Model drift is the gradual decline in a machine learning model’s accuracy over time, as the real-world data it sees in production drifts away from the data it was trained on.

In production, the world keeps moving. Customer behavior, fraud patterns, prices, and language all shift while the model stays frozen at its training snapshot. Predictions that were accurate at launch slowly degrade, often with no error and no alert, until a business metric starts slipping and someone goes looking for the cause.

Model drift is often a symptom rather than the root cause. A lot of what looks like the model “going stale” is really the input data quietly changing shape upstream.
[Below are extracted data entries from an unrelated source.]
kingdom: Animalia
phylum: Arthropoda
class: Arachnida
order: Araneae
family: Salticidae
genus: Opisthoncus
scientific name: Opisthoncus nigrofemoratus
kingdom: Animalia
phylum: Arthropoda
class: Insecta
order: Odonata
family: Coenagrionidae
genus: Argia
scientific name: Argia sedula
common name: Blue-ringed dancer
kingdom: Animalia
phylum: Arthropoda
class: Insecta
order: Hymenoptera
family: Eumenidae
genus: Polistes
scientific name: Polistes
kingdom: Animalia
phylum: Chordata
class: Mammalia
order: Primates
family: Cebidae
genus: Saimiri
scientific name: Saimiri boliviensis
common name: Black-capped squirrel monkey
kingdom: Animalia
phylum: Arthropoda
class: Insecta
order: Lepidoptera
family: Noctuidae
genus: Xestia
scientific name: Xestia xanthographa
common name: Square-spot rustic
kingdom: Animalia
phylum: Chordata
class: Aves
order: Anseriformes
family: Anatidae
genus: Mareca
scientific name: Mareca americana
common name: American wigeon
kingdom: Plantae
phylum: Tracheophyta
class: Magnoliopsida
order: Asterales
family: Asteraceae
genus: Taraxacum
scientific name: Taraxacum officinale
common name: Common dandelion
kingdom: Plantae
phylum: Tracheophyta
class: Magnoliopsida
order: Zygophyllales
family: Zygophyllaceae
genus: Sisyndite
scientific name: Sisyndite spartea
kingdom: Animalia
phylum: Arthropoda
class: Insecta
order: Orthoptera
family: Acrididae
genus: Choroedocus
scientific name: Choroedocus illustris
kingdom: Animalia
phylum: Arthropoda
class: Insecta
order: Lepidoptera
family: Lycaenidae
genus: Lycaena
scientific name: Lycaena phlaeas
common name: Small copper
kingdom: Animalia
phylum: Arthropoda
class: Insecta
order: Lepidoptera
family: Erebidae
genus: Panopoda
So the most durable response usually lives in the data layer rather than in retraining alone, which means keeping the data an AI uses usable, traceable, and reproducible. It is also distinct from execution drift, where the same model and data return different results because the run environment or data state changed.

Frequently asked questions

What is the difference between model drift and data drift?

Data drift is a change in the distribution of the input data, while model drift is the resulting drop in the model's accuracy over time. Data drift is usually the cause, and model drift the symptom.

What is the difference between model drift and concept drift?

Concept drift is a change in the relationship between the inputs and the target itself, while model drift refers to the decline in model performance that results from it.

How do you handle model drift?

You detect it with monitoring and correct it by retraining, but retraining alone is temporary. Keeping the input data traceable and reproducible lets you tell whether the drift comes from the data or the model, which leads to a more durable fix.